Communication with the Authors

As the code is open-sourced and easily reproducible, we didn't feel any need to contact the authors. But the authors also actively reply on the github open issues. We are thankful to them for their work and responsiveness.

Introduction

This report is a reproduction of the ECCV 2020 paper "JSTASR: Joint Size and Transparency-Aware Snow Removal Algorithm Based on Modified Partial Convolution and Veiling Effect Removal" by Chen et al. (2020).
The paper introduces a novel technique to remove snow or snowflakes from the images. Additionally, they also release a new dataset of images that has significant amount of snow in them. They reformulate the snow model which also considers the veiling snow effect into account. Then, they employ a size and transparency aware snow removal algorithm named as JSTASR that can remove snow of different shapes, sizes and scales in the image. They test this method on both real-world as well as synthetic image datasets in order to check its efficacy, which proves to be a significant improvement from the existing methodologies. This report replicates all the information provided in the paper and supports their claim by verifying very similar results.

Scope of Reproducibility

The paper proposes JSTASR method to remove snow, which is performed in mainly two following steps :
  1. Size-aware snow identifier.
  2. Transparency aware snow removal.
The first step will help to generate snow at different scales and using this information, the transparency aware model can deal with different transparency level as well as different scales in order to remove the snow. Additionally as a third step, they add a differentiable dark channel in one of the layers and embed this onto the model in order to remove the veiling effect of the snow, which works perfectly at the end.

Methodology

Let's look at their methodology in detail and step-wise manner, in order to understand :
  1. Snow Model Formulation : The snow has been distributed locally unlike rain, clouds, mist etc. Secondly, similar to other atmospheric phenomenon, veiling effect also occurs in snow. Veiling effect is a global illumination effect arising from multiple scattering of light making the image foggier and noisy as a result. This effect generally limits the performance of snow-removal technique. They proposed the following new model :
I(x) = K(x)T(x) + A(x)(1 − T(x))
In above equation, I is the image captured by the camera, K is the veiling effect-free but snowy image, T is the media transmission and A is the atmospheric light of the veiling effect. This is different from the existing snow removal algorithms as it also takes into account the local reconstruction performed by snow pixels. Therefore, the resulting image can recover image with sharper and well defined edges.
2. Joint Size and Transparency-Aware Snow Removal : In JSTASR, size aware snow removal model is designed for the very first time.

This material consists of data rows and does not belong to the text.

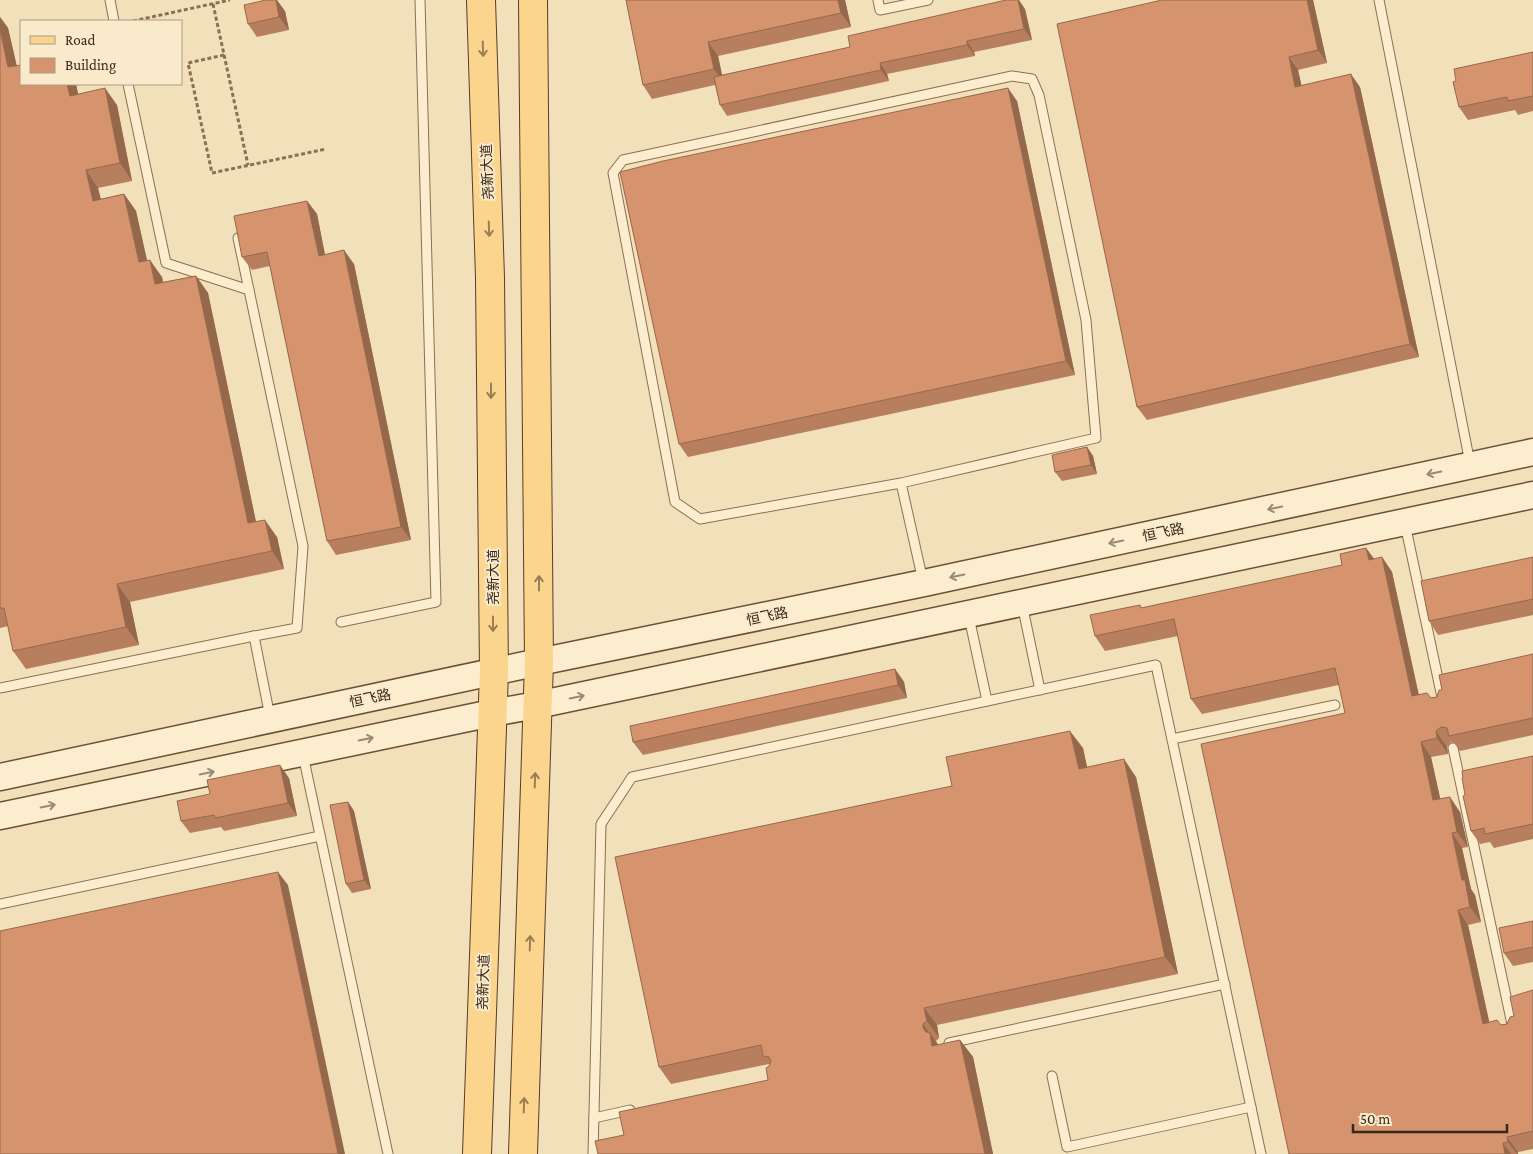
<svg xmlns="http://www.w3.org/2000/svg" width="1533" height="1154" viewBox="0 0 1533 1154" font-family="'Crimson Pro','Noto Sans SC',serif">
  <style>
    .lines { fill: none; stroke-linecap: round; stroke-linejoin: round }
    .service-casing { stroke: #8b6f53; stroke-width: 11 }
    .secondary-casing { stroke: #6d5037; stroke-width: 29 }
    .primary-casing { stroke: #583d28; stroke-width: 30 }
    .path { stroke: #8b6f53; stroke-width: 3; stroke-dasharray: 4 2.5; stroke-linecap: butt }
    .service { stroke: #fcedcf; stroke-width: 9 }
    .secondary { stroke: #fcedcf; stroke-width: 26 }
    .primary { stroke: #fbd48e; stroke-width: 28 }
    .wall { fill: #b77f5e }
    .shaded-wall { fill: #95684c }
    .building { fill: #d5946d; stroke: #95684c }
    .oneway { stroke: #9a7e54 }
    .oneway2 { stroke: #9a8a74 }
    .labels { text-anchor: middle; stroke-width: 4; stroke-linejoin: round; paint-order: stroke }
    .street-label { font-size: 14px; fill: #39271a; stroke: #f9eacb }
  </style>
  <rect width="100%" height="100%" fill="#f2e0bb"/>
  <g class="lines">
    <!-- service casing -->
    <g class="service-casing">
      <g id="service">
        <path d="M110,0L114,21"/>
        <path d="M878,0L880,10L928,0"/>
        <path d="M1379,0L1470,463"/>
        <path d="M128,84L166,263L249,290"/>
        <path d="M238,238L303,546L297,628L254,636L270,717"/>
        <path d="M901,483L1096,438L1086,320L1039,95L1032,79L1012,76L623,160L613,173L675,502L700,519L901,483L923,581"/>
        <path d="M1405,524L1443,702"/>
        <path d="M1022,604L1040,690"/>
        <path d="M341,622L436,602L420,0"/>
        <path d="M0,688L254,636"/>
        <path d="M987,701L1156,665L1261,1154"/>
        <path d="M1172,739L1335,705"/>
        <path d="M1453,748L1513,1029"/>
        <path d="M303,755L388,1154"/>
        <path d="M0,904L320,836"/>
        <path d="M949,1043L1225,984"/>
        <path d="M1052,1076L1067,1147L1251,1107"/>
        <path d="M594,1118L630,1110"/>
        <path d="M593,1154L601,824L632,777L987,701L969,617"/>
      </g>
    </g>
    <!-- secondary casing -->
    <g class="secondary-casing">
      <g id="secondary">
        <path d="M0,777L539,662L924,583L1533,452"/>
        <path d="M0,816L492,713L537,705L1533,495"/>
      </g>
    </g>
    <!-- primary casing -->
    <g class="primary-casing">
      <g id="primary">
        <path d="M477,1154L494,672L490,278L481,0"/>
        <path d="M523,1154L539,662L533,0"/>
      </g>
    </g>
    <!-- path -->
    <g class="path">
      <path d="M213,4L248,165"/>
      <path d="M133,21L230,0"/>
      <path d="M224,55L188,63L212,173L326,149"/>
    </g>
    <!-- service -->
    <use href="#service" class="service"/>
    <!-- secondary -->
    <use href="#secondary" class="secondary"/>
    <!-- primary -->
    <use href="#primary" class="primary"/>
  </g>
  <!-- wall -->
  <g class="wall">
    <path d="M626,0H845L851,27L718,56L722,75L1025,9L1032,40L974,52L975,56L887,74L889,81L727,116L720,105L715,85L652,99L643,85Z"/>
    <path d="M1162,0H1313L1327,63L1298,70L1301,85L1360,87L1419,357L1147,420L1137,407Z"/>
    <path d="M285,11L289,30L257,37L248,24Z"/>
    <path d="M0,17L8,28L21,84H76L78,94L117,105L132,181L98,188L101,199L124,194L136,211L147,260L162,277L163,282L196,276L208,293L256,522L277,537L284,569L130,602L139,645L26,669L13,651L8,626L0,628Z"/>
    <path d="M1533,52V111L1518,115L1515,110L1468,120L1459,107L1456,81Z"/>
    <path d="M1017,101L1075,375L688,457L679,444Z"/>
    <path d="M307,201L317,214L325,255L354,264L411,540L336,555L327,541L270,266L252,270L242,257Z"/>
    <path d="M1087,447L1093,456L1097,474L1062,481L1055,472Z"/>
    <path d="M1366,548L1374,559L1382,557L1392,572L1419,695L1431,698L1437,697L1442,690L1533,654V735L1460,751L1454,743L1451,742L1447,747L1448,754L1431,757L1440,799L1460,812L1468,847L1462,848L1471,889L1475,895L1481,922L1468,925L1489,1022L1501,1025L1507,1024L1514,1016L1533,990V1149L1518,1152V1154H1289L1345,713L1339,685L1202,714L1191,699L1178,636L1105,651L1095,636L1140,605L1142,608L1342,565Z"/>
    <path d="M1533,557V615L1438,635L1429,621Z"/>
    <path d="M895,669L904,682L907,698L643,755L633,742Z"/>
    <path d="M1083,748L1087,767L1136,777L1178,974L937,1025L939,1038L936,1041L938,1045L960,1040L973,1057L993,1154H598L624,1135L768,1080L770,1065L769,1064L671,1084L659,1067L952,786Z"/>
    <path d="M1533,756V839L1494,848L1490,842L1480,844L1471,831L1465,795Z"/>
    <path d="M289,778L297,816L224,831L221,827L190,833L181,821Z"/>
    <path d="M348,802L354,811L371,889L352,893L346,884Z"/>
    <path d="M1533,921V962L1513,966L1504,953Z"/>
  </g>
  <!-- shaded-wall -->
  <g class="shaded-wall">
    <path d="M276,0H277L285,11L289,30L279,17Z"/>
    <path d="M838,0H845L851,27L841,13Z"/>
    <path d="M1018,0H1019L1025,9L1032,40L1024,29Z"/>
    <path d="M1307,0H1313L1327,63L1318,50Z"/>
    <path d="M0,17L8,28L21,85L8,67L0,29Z"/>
    <path d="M967,41L974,52L975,56L967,45Z"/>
    <path d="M708,42L718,56L724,84L714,69Z"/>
    <path d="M1289,57L1298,70L1305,100L1295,87Z"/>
    <path d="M880,63L887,74L889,81L881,70Z"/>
    <path d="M1351,74L1360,87L1419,357L1410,344Z"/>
    <path d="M67,84H76L82,113L70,96Z"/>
    <path d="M105,88L117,105L132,181L120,163Z"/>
    <path d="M1008,88L1017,101L1075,375L1066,361Z"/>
    <path d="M86,170L98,188L105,219L93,201Z"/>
    <path d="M124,194L136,211L151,279L139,262Z"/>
    <path d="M307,201L317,214L328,270L319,256Z"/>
    <path d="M344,250L354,264L411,540L401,527Z"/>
    <path d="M150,260L162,277L167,302L155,284Z"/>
    <path d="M196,276L208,293L260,541L248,523Z"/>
    <path d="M1087,447L1093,456L1097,474L1091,465Z"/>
    <path d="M265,520L277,537L284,569L272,551Z"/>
    <path d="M1366,548L1377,563L1369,560Z"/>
    <path d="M1382,557L1392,572L1422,711L1412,696Z"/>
    <path d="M117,584L130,602L139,645L126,627Z"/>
    <path d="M895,669L904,682L907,698L898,685Z"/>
    <path d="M1070,731L1083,748L1091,786L1079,769Z"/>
    <path d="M1436,731L1447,747L1448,754L1437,738Z"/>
    <path d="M1421,742L1431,757L1444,815L1433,800Z"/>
    <path d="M1124,759L1136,777L1178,974L1165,957Z"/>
    <path d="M280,765L289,778L297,816L288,803Z"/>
    <path d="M1450,797L1460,812L1468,847L1457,832Z"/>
    <path d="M348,802L354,811L371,889L364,880Z"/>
    <path d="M1452,833L1462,848L1471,889L1475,895L1481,922L1470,907L1462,880Z"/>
    <path d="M278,872L288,885L345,1154H338Z"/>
    <path d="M1458,910L1468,925L1493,1039L1483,1024Z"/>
    <path d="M924,1008L937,1025L939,1038L927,1021Z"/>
    <path d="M923,1024L930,1034V1033L942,1050L932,1046L923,1028Z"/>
    <path d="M960,1040L973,1057L993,1154H985Z"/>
    <path d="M1507,1137L1518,1152V1154H1517L1508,1142Z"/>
    <path d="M1503,1143L1511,1154H1505Z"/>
  </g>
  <!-- building -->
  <g class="building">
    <path d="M266,0H276L279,17L248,24L244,5Z"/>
    <path d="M626,0H838L841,13L708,42L714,69L643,85Z"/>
    <path d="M1006,0H1018L1024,29L967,41V45L880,63L881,70L720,105L714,77L850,47L848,36Z"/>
    <path d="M1162,0H1307L1318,50L1289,57L1295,87L1351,74L1410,344L1137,407L1057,24Z"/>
    <path d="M0,29L8,67L21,65V84H67L70,96L105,88L120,163L86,170L93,201L124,194L139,262L150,260L155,284L196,276L248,523L265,520L272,551L117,584L126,627L13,651L4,608H0Z"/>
    <path d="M1533,52V96L1508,101L1507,97L1459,107L1453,82L1456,81L1454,69Z"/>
    <path d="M1008,88L1066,361L679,444L620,172L663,161Z"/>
    <path d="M307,201L319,256L344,250L401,527L327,541L267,252L242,257L234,216Z"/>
    <path d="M1087,447L1091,465L1055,472L1052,455Z"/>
    <path d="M1366,548L1369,560L1382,557L1412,696L1427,693L1431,698L1437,697L1439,690H1442L1439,675L1533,654V718L1449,736L1447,728L1441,727L1436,731L1437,738L1421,742L1433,800L1450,797L1457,832L1452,833L1462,880H1465L1470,907L1458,910L1483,1024L1497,1020L1501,1025L1507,1024L1510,1017L1514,1016L1510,997L1533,990V1131L1507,1137L1508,1142L1503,1143L1505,1154H1289L1201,744L1345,713L1335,668L1191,699L1174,619L1095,636L1090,615L1140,605L1141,608L1342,565L1340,554Z"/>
    <path d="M1533,557V599L1429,621L1421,581Z"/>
    <path d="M895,669L898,685L633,742L630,726Z"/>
    <path d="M1070,731L1079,769L1124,759L1165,957L924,1008L927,1021L923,1024V1028L926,1032L930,1033L932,1046L960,1040L985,1154H598L595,1141L624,1135L619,1112L768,1080L766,1068L769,1066L771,1061L769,1057L763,1056L761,1045L659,1067L615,857L952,786L946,757Z"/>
    <path d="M1533,756V824L1485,834L1484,828L1471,831L1463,796L1465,795L1462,778H1463L1462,771Z"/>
    <path d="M280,765L288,803L215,818L214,815L181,821L177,801L210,794L207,780Z"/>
    <path d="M348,802L364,880L346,884L330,805Z"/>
    <path d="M278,872L338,1154H0V931Z"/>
    <path d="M1533,921V947L1504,953L1499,928Z"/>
  </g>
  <!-- one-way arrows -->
  <defs><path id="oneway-shaft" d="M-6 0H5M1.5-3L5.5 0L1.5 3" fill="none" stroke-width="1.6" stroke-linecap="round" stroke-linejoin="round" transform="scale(1.25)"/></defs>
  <g class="oneway">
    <use href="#oneway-shaft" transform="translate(483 49) rotate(88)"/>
    <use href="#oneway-shaft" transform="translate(489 229) rotate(88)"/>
    <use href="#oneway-shaft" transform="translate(491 391) rotate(90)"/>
    <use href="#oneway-shaft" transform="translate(539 583) rotate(-90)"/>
    <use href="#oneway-shaft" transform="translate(493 624) rotate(90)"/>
    <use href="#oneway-shaft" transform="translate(535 780) rotate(-88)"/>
    <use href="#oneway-shaft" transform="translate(530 943) rotate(-88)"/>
    <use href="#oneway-shaft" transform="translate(524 1105) rotate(-88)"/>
  </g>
  <g class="oneway2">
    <use href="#oneway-shaft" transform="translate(1434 473) rotate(168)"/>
    <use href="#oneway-shaft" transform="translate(1275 508) rotate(168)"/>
    <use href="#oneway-shaft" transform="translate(1116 542) rotate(168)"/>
    <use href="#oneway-shaft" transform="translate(957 576) rotate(168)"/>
    <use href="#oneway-shaft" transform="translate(577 697) rotate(-12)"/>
    <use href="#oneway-shaft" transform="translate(366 739) rotate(-12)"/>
    <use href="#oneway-shaft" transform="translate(207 773) rotate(-12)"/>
    <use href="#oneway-shaft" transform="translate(48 806) rotate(-12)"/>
  </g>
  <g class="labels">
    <!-- street labels -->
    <g class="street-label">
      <text transform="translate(487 172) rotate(-92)" y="5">尧新大道</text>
      <text transform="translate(1163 532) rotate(-12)" y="5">恒飞路</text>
      <text transform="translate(493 577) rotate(-90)" y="5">尧新大道</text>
      <text transform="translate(767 616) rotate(-12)" y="5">恒飞路</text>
      <text transform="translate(370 698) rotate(-12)" y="5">恒飞路</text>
      <text transform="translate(483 982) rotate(-88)" y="5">尧新大道</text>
    </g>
  </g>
  <!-- legend -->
  <rect x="20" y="20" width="162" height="65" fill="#f9eacb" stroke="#ac9c84"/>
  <rect x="30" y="36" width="25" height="8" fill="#fbd48e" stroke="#ac9c84"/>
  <text x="65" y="45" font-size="15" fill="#39271a">Road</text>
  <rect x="30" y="58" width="25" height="15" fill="#d5946d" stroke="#ac9c84"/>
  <text x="65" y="70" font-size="15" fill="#39271a">Building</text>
  <!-- scale -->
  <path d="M1353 1124v8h154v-8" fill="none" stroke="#39271a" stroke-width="2.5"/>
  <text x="1360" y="1124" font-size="15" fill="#39271a" stroke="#f9eacb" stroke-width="4" paint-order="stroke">50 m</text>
</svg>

The possible scales detected are small, medium and large. Three different networks consists of various convolution and deconvolution layers are employed in order to predict three different scales.With this architecture, size, shape and location information about the image and snow can be estimated. By using this information, an accurate snow information map (SIM) can be generated.
For transparency-awareness, image in-painting technique is adopted. It tries to fill the holes created in the image due to snow. JSTASR has a modified partial convolution to inpaint the irregular/broken area. This transparency-aware architecture is actually mainly inspired from U-Net. For the encoder part, different from the traditional partial convolution the multi-scale architecture is employed. In the decoder part, different from the original partial convolution they adopt both multi-scale deconvolution and up-sampling operations to prevent the recovered feature from blurring. They also add a size-aware loss function in order to enhance the performance of the generator network.
3. Veiling Effect Removal : In this module, they address the issue of estimating the accurate transmission and atmospheric light values. As said previously, for this they add differentiable dark channel prior (DDCP) layer with the patch map. In DDCP, various limitations have been seen previously like color degradation in white and bright scenes. In order to overcome these issues, they introduce a patch-map based differentiable dark channel prior layer to improve the performance of this method and further embed into the proposed snow removal process to achieve fully end-to-end learning. For this architecture, they use VGG-16 as the backbone in which each convolution is replaced by multi-level pooling.

Dataset

There is an already existing large scale snow dataset but that doesn't include veiling effect so the authors curated a new dataset named as Snow Removal in Realistic Scenario (SRRS) which also includes snow veiling effect. It consists of 15K artificially synthesized images whereas 1000 real-life snow images downloaded from the internet. In order to generate the dataset, they apply the popular haze benchmark dataset called RESIDE dataset in order to synthesize the image with veiling effect. Then, for each snow image, various types of snow are synthesized by Photoshop and the corresponding snow information (i.e., transparency, size, and location) is labeled. They randomly pick 2500 images for the training purpose and 1000 images for the testing purposes, named as Test A. They also create Test B, same images as Test A, but without the veiling effect of snow.

Training

It mainly consists of two sub-networks, one is JSTASR and another is veiling effect removal. Firstly, they train the 2500 hazy images based on the RESIDE dataset with veiling effect removal model and then train the size-aware snow identifier to predict the snow information. These two processes are pre-trained with the fixed veiling effect removal network. After the pre-trained process, two sub-networks are trained together in the fine-tuned state.

Hyperparameters

We have used the same hyper-parameters mentioned on their github repository to reproduce the results. Few of the primary ones are : Learning rate is set to be 0.0001 and ADAM optimizer has been used for all the experiments. The value of \gamma=0.1 and for every epoch, they cut 15% of the training data as the validation set.

Experimental Setup

For all the training experiments using SRRS dataset, we evaluated the models using the NVIDIA GeForce RTX 2080 Ti GPU. It took few minutes for the testing on our GPU with hyper-parameters mentioned above. All the experiments were conducted based on the code that has been released publicly by the authors are at their github repository.

Results

We reproduced the JSTASR for snow removal task on SRRS dataset specifically. We used the pre-trained model open-sourced by the authors to evaluate the JSTASR. The resultant images received are similar to what has been reported in the paper.

Discussion

Based on the results obtained, we have the sufficient evidence to validate the authors' claims made in the JSTASR paper. This novel method significantly outperforms its counterpart snow-removal methods by a huge margin and also introduces a novel realistic snow removal dataset along with a realistic veiling effect. The one ordeal could be the formation of such datasets. As it is difficult to obtain snow images in real-life as well as could be a problem creating such images in photoshop as they might not be realistic. Furthermore, this method can prevent the recovered images from blurring effectively because the snow location is considered during the snow removal procedure. It outperforms the state-of-the-art methods in the run time and the recovered quality of the images.

Conclusion

In JSTASR the authors have successfully created a novel architecture and dataset in order to detect as well as remove the snow by recovering the image completely. This method embeds joint size and transparency aware filters and veiling effect removal. The differentiable DCP is proposed to remove the veiling effect. In order to optimize the snow recovered results in different sizes of snow particles, size-aware loss functions and the snow-free discriminator are also designed and added onto the architecture. Experimental results showed that the proposed method can achieve better performance even in the complicated snow scenarios compared to other methods.